More on this in the New Year.
This second interview was with a man who was signing on in West London. He was also an ex-prisoner. He talked in detail about the realities of life for people who end up in jail: you go to prison, you get out, you can’t get work, you sign on, you get sanctioned, you steal because you haven’t got money, you fall in with the old lot to get more money, and on it goes. Doesn’t matter whether or not you think that should happen, or whether Iain Duncan Smith thinks people in this guy’s situation should pull themselves together of their own accord, or whatever. This is the reality. This is how things go. I’ve spent a bit of time this year with guys who’ve been in and out of prison, so will post more of those interviews when I’ve transcribed them. I should catch up with the guy in this interview again in the New Year (he was in and out of the Scrubs). Doubtless he’s still doing the same sorts of things. Can’t see that he’d have too many other options if I’m honest:
“If you put the money in an alcoholic’s account, he’s just going to spend it. And then get evicted [for not paying rent]. Which is what they [the government] want. If I was on Speakers’ corner, I would say that. Because I have suffered here [at the jobcentre] from sanctions. I had to go shoplifting, because they stopped my money. When the police arrested me, I told them why. I told the courts – it was because [I was late] five minutes [to the jobcentre]. There’s no flexibility. I even produced a replacement bus ticket because the bus broke down. I was still sanctioned. When I signed on, they didn’t tell me that “your money ain’t going to be there.” Very nasty. So when I signed on, I went to draw my money. Nothing there. I didn’t eat for a day or two and my electricity… I went to Tescos to steal. I don’t care.
“I don’t think signing on daily would help me get a job. I’ve got a long criminal record. No matter how many jobs I go for, they always say “I’ll get back to you” and it never happens. I’ve been to jail many times, many times. Not for harming nobody or anything. I’ve been fitted up a lot of the time.
“My jobsearch. This is the next thing. I’m not computer literate. I don’t mind learning it. But my concentration span is very short. They’re now forcing me to go onto the computer. It is compulsory. What is not nice about this place is that not everybody is computer wise and what they are telling me is that if you’re not, you have to be.
“[I have] no choice but to use [Universal] jobmatch. These people are not nice people, I’m not saying that it’s the jobcentre’s fault, because they’re sent [instructions] from the government or whoever they are getting it from. But they are not nice. Guys who used to come regular, who were sitting down causing no trouble – and Security was surrounding them saying “Who are you and who are you working for?” What’s that all about? What does that mean? They are causing no harm. One of them was signing on and brought his mate with him. They won’t let you bring someone in. This place here, oh my god. It’s like Fort Knox.
“I go to prison and come out and go to prison and come out. My local is the Scrubs. They know me there. That’s my place.

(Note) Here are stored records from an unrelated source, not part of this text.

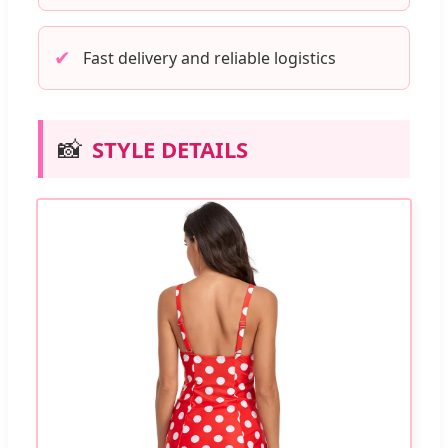
✔
Fast delivery and reliable logistics
📸
STYLE DETAILS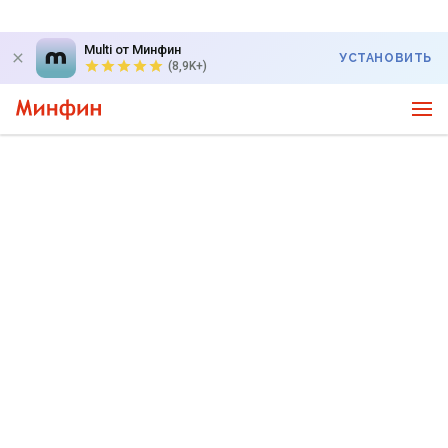
Multi от Минфин
УСТАНОВИТЬ
(8,9K+)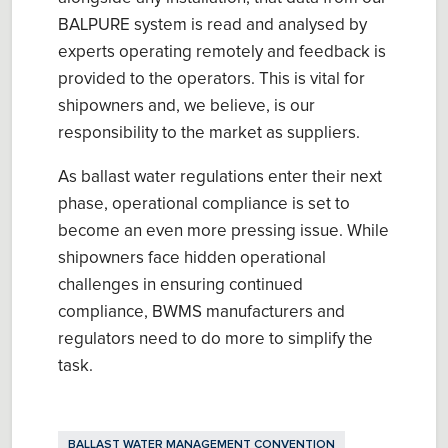
BALPURE system is read and analysed by
experts operating remotely and feedback is
provided to the operators. This is vital for
shipowners and, we believe, is our
responsibility to the market as suppliers.
As ballast water regulations enter their next
phase, operational compliance is set to
become an even more pressing issue. While
shipowners face hidden operational
challenges in ensuring continued
compliance, BWMS manufacturers and
regulators need to do more to simplify the
task.
BALLAST WATER MANAGEMENT CONVENTION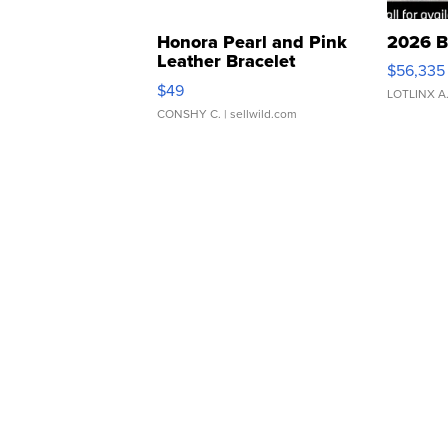
Honora Pearl and Pink
2026 B
Leather Bracelet
$56,335
Adjustable Buckle Clo...
$49
LOTLINX A
CONSHY C.
| sellwild.com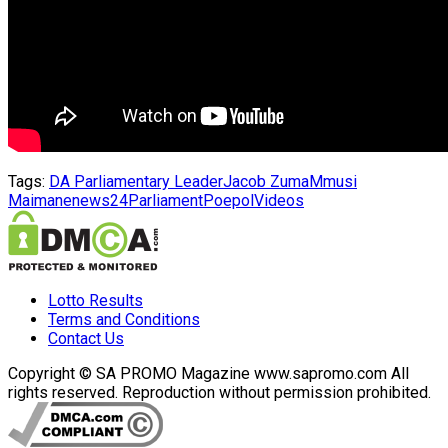
Tags:
DA Parliamentary Leader
Jacob Zuma
Mmusi
Maimane
news24
Parliament
Poepol
Videos
Lotto Results
Terms and Conditions
Contact Us
Copyright © SA PROMO Magazine www.sapromo.com All
rights reserved. Reproduction without permission prohibited.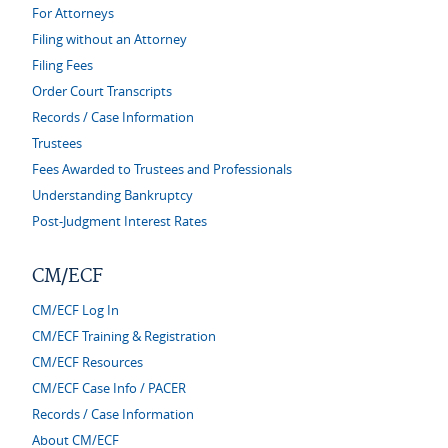
For Attorneys
Filing without an Attorney
Filing Fees
Order Court Transcripts
Records / Case Information
Trustees
Fees Awarded to Trustees and Professionals
Understanding Bankruptcy
Post-Judgment Interest Rates
CM/ECF
CM/ECF Log In
CM/ECF Training & Registration
CM/ECF Resources
CM/ECF Case Info / PACER
Records / Case Information
About CM/ECF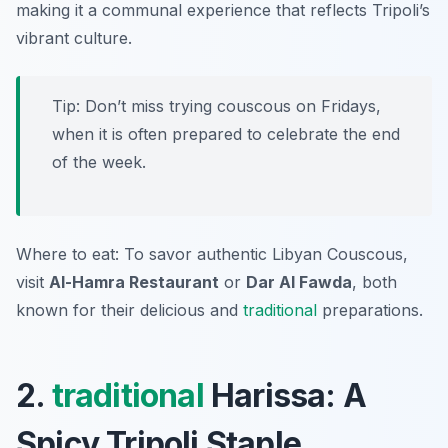
making it a communal experience that reflects Tripoli’s
vibrant culture.
Tip: Don’t miss trying couscous on Fridays,
when it is often prepared to celebrate the end
of the week.
Where to eat: To savor authentic Libyan Couscous,
visit
Al-Hamra Restaurant
or
Dar Al Fawda
, both
known for their delicious and
traditional
preparations.
2.
traditional
Harissa: A
Spicy Tripoli Staple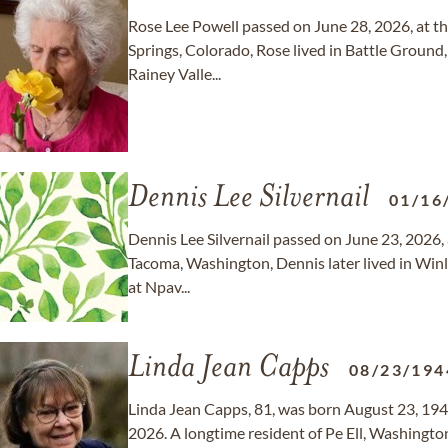
Rose Lee Powell passed on June 28, 2026, at t
Springs, Colorado, Rose lived in Battle Ground,
Rainey Valle...
Dennis Lee Silvernail
01/16
Dennis Lee Silvernail passed on June 23, 2026, 
Tacoma, Washington, Dennis later lived in Winl
at Npav...
Linda Jean Capps
08/23/194
Linda Jean Capps, 81, was born August 23, 194
2026. A longtime resident of Pe Ell, Washington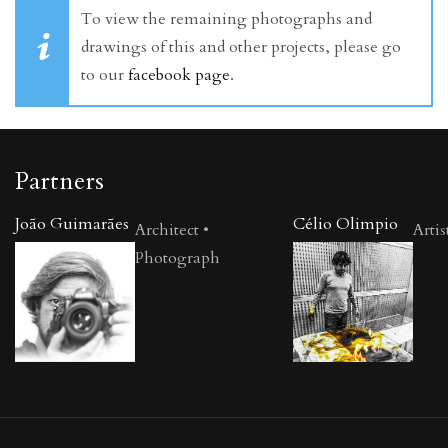
To view the remaining photographs and
drawings of this and other projects, please go
to our
facebook page
.
Partners
João Guimarães
Célio Olimpio
Architect •
Artis
Photograph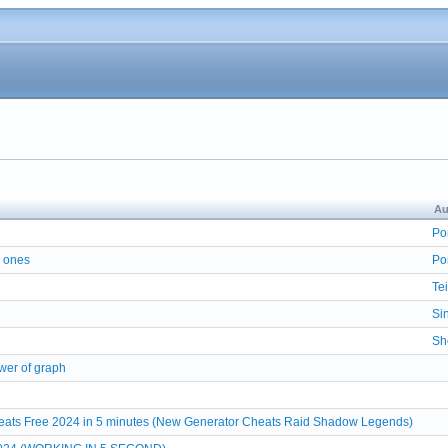
Au
Po
r ones
Po
Tei
Si
Sh
wer of graph
ats Free 2024 in 5 minutes (New Generator Cheats Raid Shadow Legends)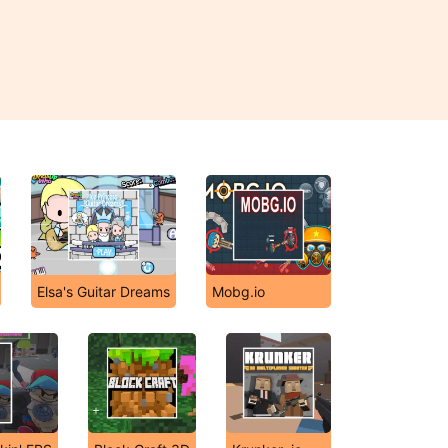
Elsa's Guitar Dreams
Mobg.io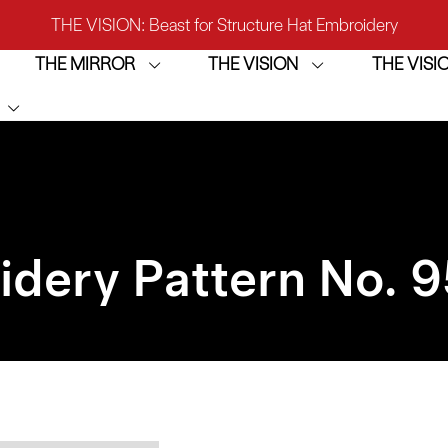
THE VISION: Beast for Structure Hat Embroidery
THE MIRROR
THE VISION
THE VIS
IRROR: 1st Choice for Entry-level Commercial Embroidery M
THE VISION-2HEADS: Powerful Assistant for Business Growt
THE VISION: Beast for Structure Hat Embroidery
IRROR: 1st Choice for Entry-level Commercial Embroidery M
idery Pattern No. 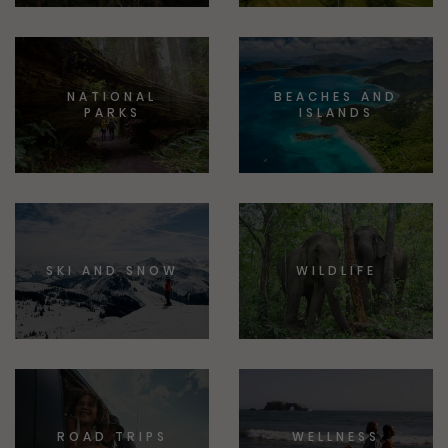
NATIONAL
BEACHES AND
PARKS
ISLANDS
SKI AND SNOW
WILDLIFE
ROAD TRIPS
WELLNESS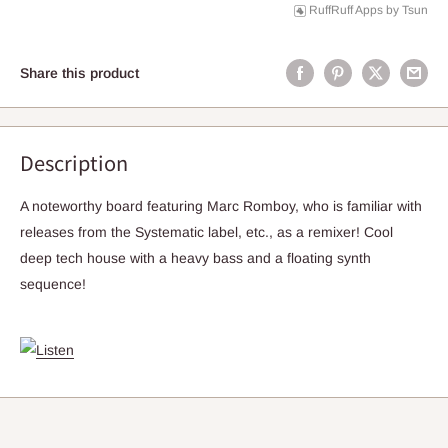
RuffRuff Apps
by
Tsun
Share this product
Description
A noteworthy board featuring Marc Romboy, who is familiar with
releases from the Systematic label, etc., as a remixer! Cool
deep tech house with a heavy bass and a floating synth
sequence!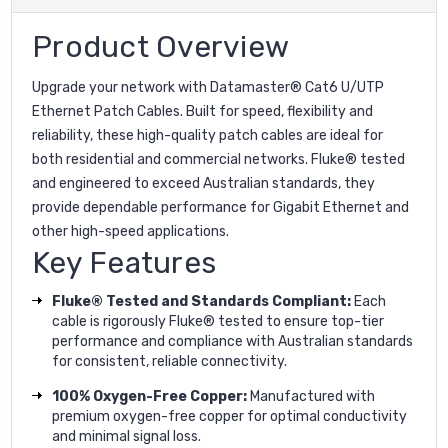
Product Overview
Upgrade your network with Datamaster® Cat6 U/UTP
Ethernet Patch Cables. Built for speed, flexibility and
reliability, these high-quality patch cables are ideal for
both residential and commercial networks. Fluke® tested
and engineered to exceed Australian standards, they
provide dependable performance for Gigabit Ethernet and
other high-speed applications.
Key Features
Fluke® Tested and Standards Compliant:
Each
cable is rigorously Fluke® tested to ensure top-tier
performance and compliance with Australian standards
for consistent, reliable connectivity.
100% Oxygen-Free Copper:
Manufactured with
premium oxygen-free copper for optimal conductivity
and minimal signal loss.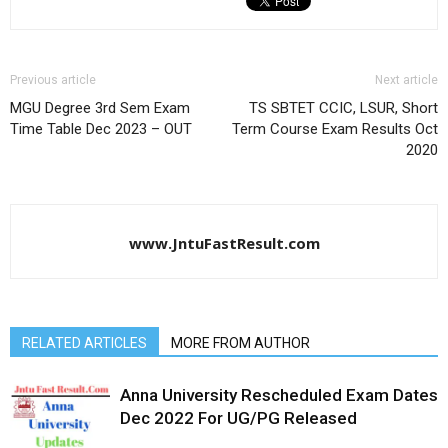
Previous article
Next article
MGU Degree 3rd Sem Exam
TS SBTET CCIC, LSUR, Short
Time Table Dec 2023 – OUT
Term Course Exam Results Oct
2020
www.JntuFastResult.com
RELATED ARTICLES
MORE FROM AUTHOR
Anna University Rescheduled Exam Dates
Dec 2022 For UG/PG Released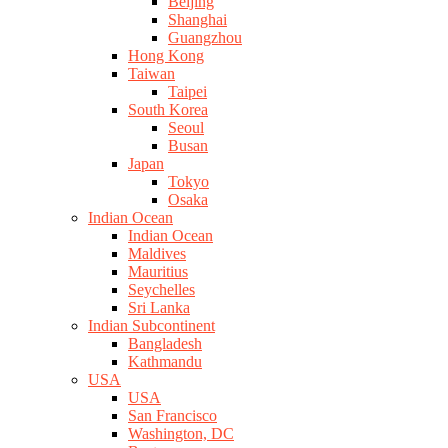
Beijing
Shanghai
Guangzhou
Hong Kong
Taiwan
Taipei
South Korea
Seoul
Busan
Japan
Tokyo
Osaka
Indian Ocean
Indian Ocean
Maldives
Mauritius
Seychelles
Sri Lanka
Indian Subcontinent
Bangladesh
Kathmandu
USA
USA
San Francisco
Washington, DC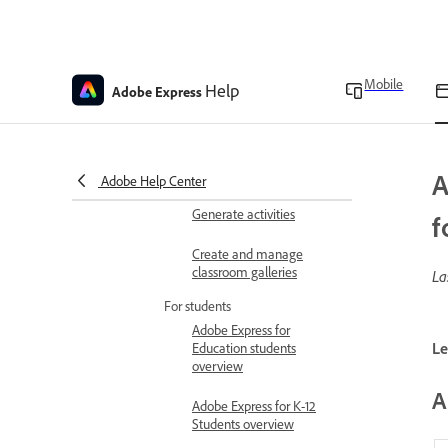
Education
Understanding classrooms
in Adobe Express for
Mobile
Help
Adobe Express
Education
Delete assignments
Verify your teacher status
A
Adobe Help Center
Generate activities
f
Create and manage
classroom galleries
La
For students
Adobe Express for
Le
Education students
overview
A
Adobe Express for K-12
Students overview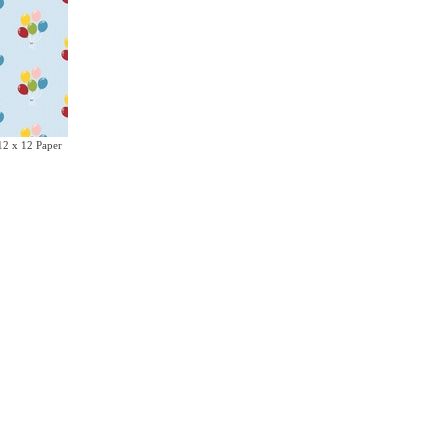
12 x 12 Paper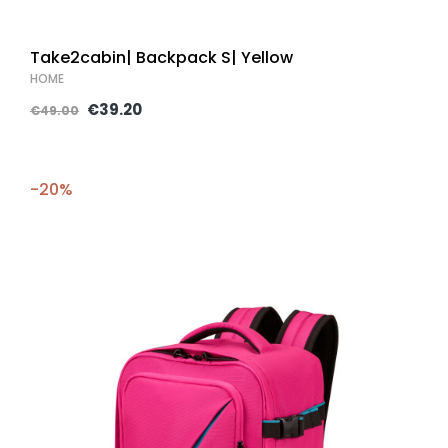
Take2cabin| Backpack S| Yellow
HOME
€39.20
€49.00
-20%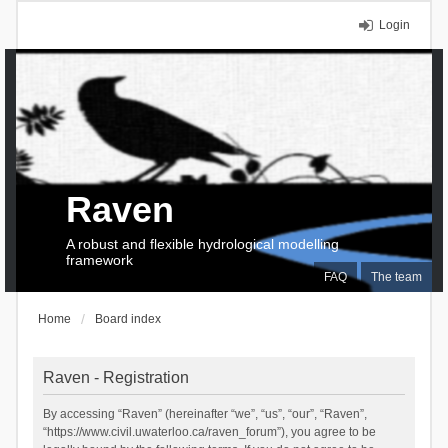
Login
Raven
A robust and flexible hydrological modelling
framework
FAQ
The team
Home
Board index
Raven - Registration
By accessing “Raven” (hereinafter “we”, “us”, “our”, “Raven”,
“https://www.civil.uwaterloo.ca/raven_forum”), you agree to be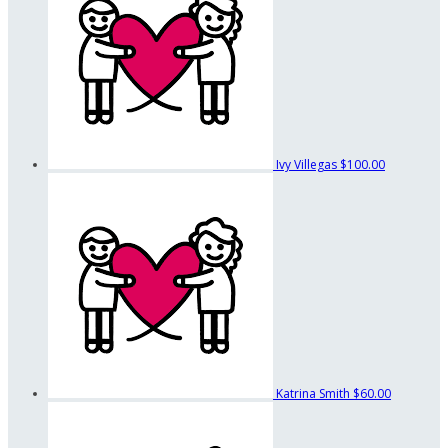
Ivy Villegas
$100.00
Katrina Smith
$60.00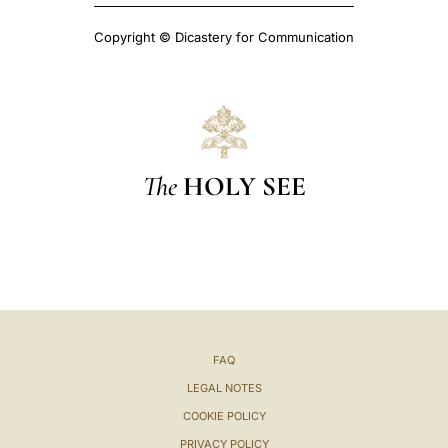
Copyright © Dicastery for Communication
The
HOLY SEE
FAQ
LEGAL NOTES
COOKIE POLICY
PRIVACY POLICY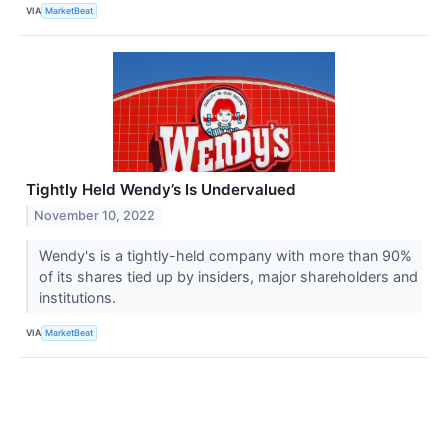
VIA
MarketBeat
Tightly Held Wendy’s Is Undervalued
November 10, 2022
Wendy's is a tightly-held company with more than 90%
of its shares tied up by insiders, major shareholders and
institutions.
VIA
MarketBeat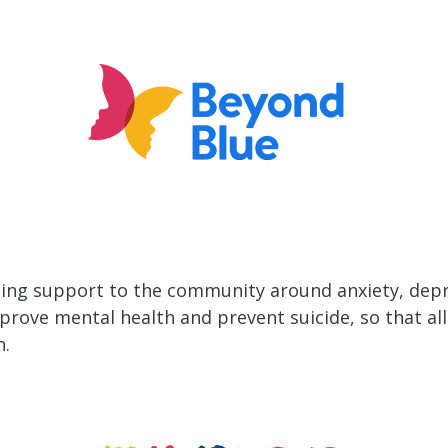
ing support to the community around anxiety, depr
ove mental health and prevent suicide, so that all 
h.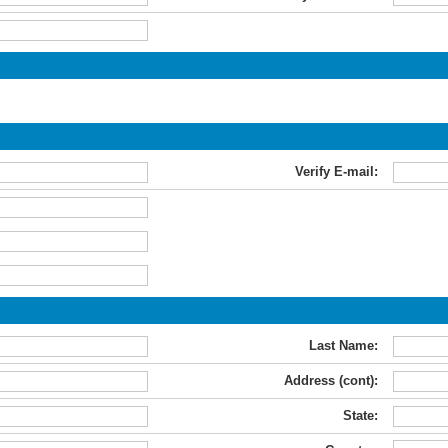
Verify E-mail:
Last Name:
Address (cont):
State: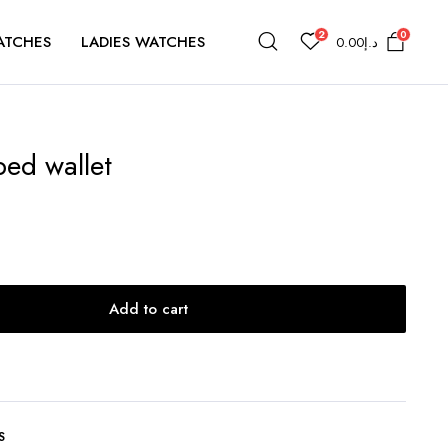
2
0
ATCHES
LADIES WATCHES
0.00
د.إ
ped wallet
Add to cart
S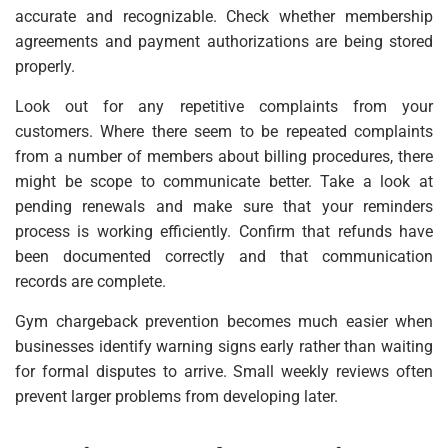
accurate and recognizable. Check whether membership
agreements and payment authorizations are being stored
properly.
Look out for any repetitive complaints from your
customers. Where there seem to be repeated complaints
from a number of members about billing procedures, there
might be scope to communicate better. Take a look at
pending renewals and make sure that your reminders
process is working efficiently. Confirm that refunds have
been documented correctly and that communication
records are complete.
Gym chargeback prevention becomes much easier when
businesses identify warning signs early rather than waiting
for formal disputes to arrive. Small weekly reviews often
prevent larger problems from developing later.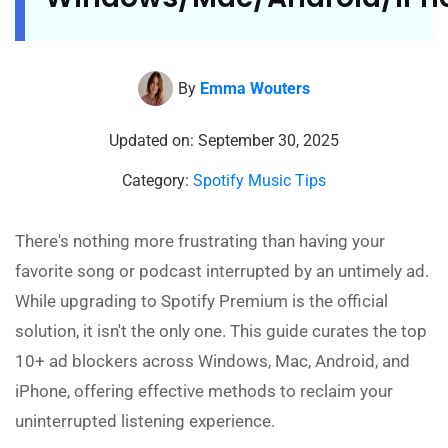
By
Emma Wouters
Updated on: September 30, 2025
Category:
Spotify Music Tips
There's nothing more frustrating than having your
favorite song or podcast interrupted by an untimely ad.
While upgrading to Spotify Premium is the official
solution, it isn't the only one. This guide curates the top
10+ ad blockers across Windows, Mac, Android, and
iPhone, offering effective methods to reclaim your
uninterrupted listening experience.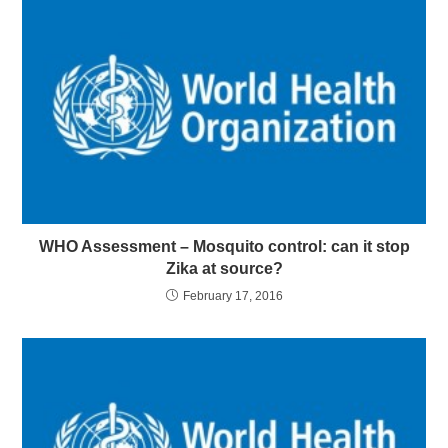
WHO Assessment – Mosquito control: can it stop
Zika at source?
February 17, 2016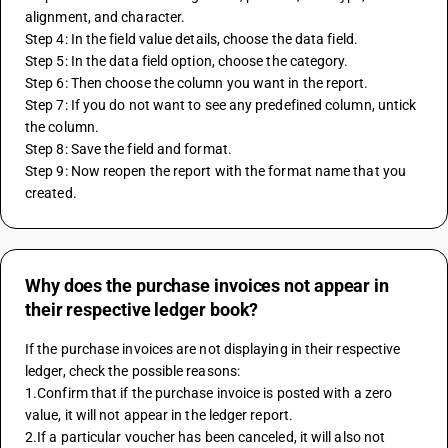
alignment, and character.
Step 4: In the field value details, choose the data field.
Step 5: In the data field option, choose the category.
Step 6: Then choose the column you want in the report.
Step 7: If you do not want to see any predefined column, untick 
the column.
Step 8: Save the field and format.
Step 9: Now reopen the report with the format name that you 
created.
Why does the purchase invoices not appear in
their respective ledger book?
If the purchase invoices are not displaying in their respective 
ledger, check the possible reasons:
1.Confirm that if the purchase invoice is posted with a zero 
value, it will not appear in the ledger report.
2.If a particular voucher has been canceled, it will also not 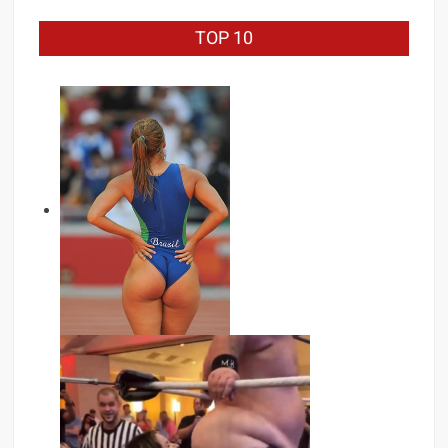
TOP 10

“The worse thing about it is when they sanction you. I’m a diabetic now. I need food and stuff like that and they say you can get a hardship loan. Well – how long does that take to kick in? That takes five to ten days, so what do I do until then? They say use a foodbank. I’ll be dead, so what they are actually saying is that there is nothing in place. So when I was sanctioned, if I didn’t go and steal, I wouldn’t be alive. I am a diabetic. I need it. I’m not blaming the jobcentre. It’s handed down. I would love to tell people about these places. They force me to become a criminal.”